While I don’t really believe in the idea of life being determined by fate, I do strongly believe there are a handful of decisions one makes that can greatly influence the outcome of their lives. For me, perhaps the biggest such decision came back in early 2010, when I decided to stay at my job at bank and turn down an opportunity to attend business school full time. I was at a pivotal point in my career (and life…I’d just turned 30), progressing well, and I decided to stay in my current career path and continue collecting a paycheck rather than heading off to school without a real clear idea of what I wanted to do with an MBA. During that series of conversations at work, I signaled my desire to do something different, indicating I would gladly leave New York City. Sure enough, less than a couple months later, I was pulled into an office and asked to take a role in Singapore. And within a month of that conversation, I had packed up everything and was moving my life to the other side of the world.
Before finding a job that could be considered a legitimate career, I had done a lot of traveling and living abroad, generally putting off responsibility and trying to have fun before “settling down” and working for “the man” (seems a little ironic for me to be writing this as I’m currently jobless, sitting on a boat in Thailand). I had only ever known the backpacker life when living abroad, and I had no idea how I would fare as a 30-year-old professional living in SE Asia. Do not get me wrong, I was incredibly excited for the opportunity, but I did have my concerns.

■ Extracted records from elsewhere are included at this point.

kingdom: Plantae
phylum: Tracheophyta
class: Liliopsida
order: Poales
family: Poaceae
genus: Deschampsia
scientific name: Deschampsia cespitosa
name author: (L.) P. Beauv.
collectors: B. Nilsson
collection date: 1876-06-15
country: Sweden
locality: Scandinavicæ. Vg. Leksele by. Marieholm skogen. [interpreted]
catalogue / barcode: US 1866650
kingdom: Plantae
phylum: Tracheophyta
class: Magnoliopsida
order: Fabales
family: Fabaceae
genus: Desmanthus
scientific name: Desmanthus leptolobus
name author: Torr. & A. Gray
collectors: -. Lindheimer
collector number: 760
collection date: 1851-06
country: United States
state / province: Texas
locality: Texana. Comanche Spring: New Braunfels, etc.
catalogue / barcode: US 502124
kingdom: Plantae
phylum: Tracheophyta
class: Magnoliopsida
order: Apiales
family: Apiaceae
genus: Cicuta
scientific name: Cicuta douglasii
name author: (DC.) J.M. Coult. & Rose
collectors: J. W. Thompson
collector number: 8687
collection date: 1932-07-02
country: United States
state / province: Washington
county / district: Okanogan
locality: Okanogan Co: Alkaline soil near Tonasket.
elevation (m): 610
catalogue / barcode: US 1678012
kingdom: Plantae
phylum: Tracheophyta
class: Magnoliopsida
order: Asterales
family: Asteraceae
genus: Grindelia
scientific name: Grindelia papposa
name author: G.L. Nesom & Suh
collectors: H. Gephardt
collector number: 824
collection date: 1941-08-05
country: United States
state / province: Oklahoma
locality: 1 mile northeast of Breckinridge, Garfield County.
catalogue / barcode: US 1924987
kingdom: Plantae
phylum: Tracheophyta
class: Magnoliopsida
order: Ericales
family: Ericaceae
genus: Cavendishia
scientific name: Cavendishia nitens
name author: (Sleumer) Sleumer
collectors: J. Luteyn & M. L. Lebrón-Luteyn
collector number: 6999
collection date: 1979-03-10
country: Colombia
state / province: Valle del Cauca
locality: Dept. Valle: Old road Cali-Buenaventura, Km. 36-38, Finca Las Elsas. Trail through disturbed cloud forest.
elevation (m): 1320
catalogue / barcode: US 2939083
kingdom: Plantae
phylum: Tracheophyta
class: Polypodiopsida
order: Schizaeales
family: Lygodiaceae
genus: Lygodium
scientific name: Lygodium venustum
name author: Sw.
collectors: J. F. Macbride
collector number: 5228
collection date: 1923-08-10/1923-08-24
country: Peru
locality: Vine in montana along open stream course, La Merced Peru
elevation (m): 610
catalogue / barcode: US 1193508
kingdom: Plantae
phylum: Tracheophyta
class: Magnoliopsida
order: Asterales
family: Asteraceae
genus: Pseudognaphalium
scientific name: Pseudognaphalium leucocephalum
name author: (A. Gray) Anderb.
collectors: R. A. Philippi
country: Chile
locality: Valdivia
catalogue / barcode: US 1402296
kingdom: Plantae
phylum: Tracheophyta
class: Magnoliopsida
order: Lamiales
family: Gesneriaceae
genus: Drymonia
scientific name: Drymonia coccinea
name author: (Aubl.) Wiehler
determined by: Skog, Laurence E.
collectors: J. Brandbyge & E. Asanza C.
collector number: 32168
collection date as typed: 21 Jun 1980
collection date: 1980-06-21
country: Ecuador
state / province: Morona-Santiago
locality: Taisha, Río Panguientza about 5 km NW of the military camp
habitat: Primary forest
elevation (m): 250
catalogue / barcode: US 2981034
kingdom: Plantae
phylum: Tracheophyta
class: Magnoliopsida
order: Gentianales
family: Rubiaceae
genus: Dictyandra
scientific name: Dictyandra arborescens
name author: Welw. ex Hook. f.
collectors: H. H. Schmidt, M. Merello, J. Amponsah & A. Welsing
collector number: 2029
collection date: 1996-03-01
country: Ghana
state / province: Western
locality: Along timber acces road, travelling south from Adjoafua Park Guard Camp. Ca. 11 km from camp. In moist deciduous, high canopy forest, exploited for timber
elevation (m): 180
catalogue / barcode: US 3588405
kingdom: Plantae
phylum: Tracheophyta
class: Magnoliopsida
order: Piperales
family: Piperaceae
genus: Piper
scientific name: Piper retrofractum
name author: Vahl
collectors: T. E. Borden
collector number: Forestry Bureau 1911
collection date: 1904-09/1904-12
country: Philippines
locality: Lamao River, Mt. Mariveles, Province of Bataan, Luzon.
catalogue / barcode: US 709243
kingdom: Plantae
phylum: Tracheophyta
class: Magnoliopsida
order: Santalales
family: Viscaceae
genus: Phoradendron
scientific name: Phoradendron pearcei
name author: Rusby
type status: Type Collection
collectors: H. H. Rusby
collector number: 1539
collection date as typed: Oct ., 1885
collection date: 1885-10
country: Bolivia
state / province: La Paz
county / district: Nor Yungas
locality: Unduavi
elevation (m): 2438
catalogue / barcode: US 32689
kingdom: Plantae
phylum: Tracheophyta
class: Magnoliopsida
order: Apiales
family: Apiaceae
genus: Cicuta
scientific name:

It did not take long at all for those concerns to disappear as I started to fall in love with Singapore. Hell, I was certainly smitten upon arrival when it was 87 degrees and the drive from Changi Airport to my new home was lined with green tropical plants, flashy condo buildings, and a view of the ocean. Meeting new friends was fairly easy — there were loads of expats around, all in the similar position of being on a short assignment abroad and looking to enjoy their time. And as great as Singapore itself was, the opportunity to explore the broader Southeast Asia was what made my time there so special. Whereas weekend trips from NYC typically were a drive to the Catskills or perhaps a beach on Long Island, I was spending my weekends on a beach in Bali or exploring Bangkok.
I ended up spending four years in Singapore, doubling the two years I was expected to stay overseas. And, I actually got that MBA from my school of choice via their part-time Executive program which had a campus in Singapore. And truthfully, I did not want to leave when I did — there were still loads of places to explore in SE Asia (luckily, I have been able to see a few of those on this trip). However, I got a call asking me to come back to NYC and take on a new role, which I really could not say no to.
When Cecilia and I made it to the region, we knew at some point we would find ourselves in Singapore — it did not take much effort to schedule a stopover between countries. The big question was how long to stay. We settled on 4 full days in mid-February — in my mind this would be plenty of time to show Cecilia the city and catch up with friends. After all, Singapore is tiny, and although it is a lovely place to call home, there really is not a ton to see.
I regretted that decision almost immediately after arriving. I am not the sentimental type, but lots of memories came flooding back upon arrival. I wanted to eat all my favorite foods, drink at my favorite bars, and see everything that had changed since I left (which turns out, is quite a lot — Singapore never ceases to amaze in this sense). Add on the fact that I had more friends to see than initially anticipated, and four days was nowhere near enough time. Perhaps most importantly, I wanted to share all of this with Cecilia — and I was incredibly grateful that she indulged me as I played over-excited tour guide, averaging over 20,000 steps a day, most of them outside in Singapore’s extreme heat and humidity. Outside of many meals with friends, we spent the days wondering favorite neighborhoods like Tiong Bahru, Tanjong Pagar and Lavender (my old neighborhood). We walked the quays and had beers and a proper plate of buffalo wings at Brewerkz (which was undoubtedly my favorite place to spend a weekend afternoon reading a book and indulging in western food and great beer). We circled the marina, got the obligatory photos of the Merlion and the Marina Bay Sands, then meandered through the gigantic tree-like structures of Gardens By the Bay (which had just opened when I left Singapore — the most recent of Singapore’s massive land reclamation and beautification projects). We escaped the madness of Orchard Road and wandered Emerald Hill and the Botanical Gardens. We visited the newly refurbished Long Bar at Raffles Hotel and ate peanuts while sipping on our obscenely overpriced $37 SGD Singapore Sling. And we ate — chicken rice and Malay staples hawker centers, ramen at Ramen Champion at Bugis, and perhaps most-importantly, chili and black pepper crab at a traditional crab house.
When it was all said and done, we had seen essentially everything on our list and met up with the large majority of the people I wanted to see. I felt like I had given a proper introduction of Singapore to Cecilia. However, it all seemed rushed, and I left feeling like we did not get any chance to really relax and just enjoy Singapore as a resident. It was tough to be such a tourist in a place I used to call home.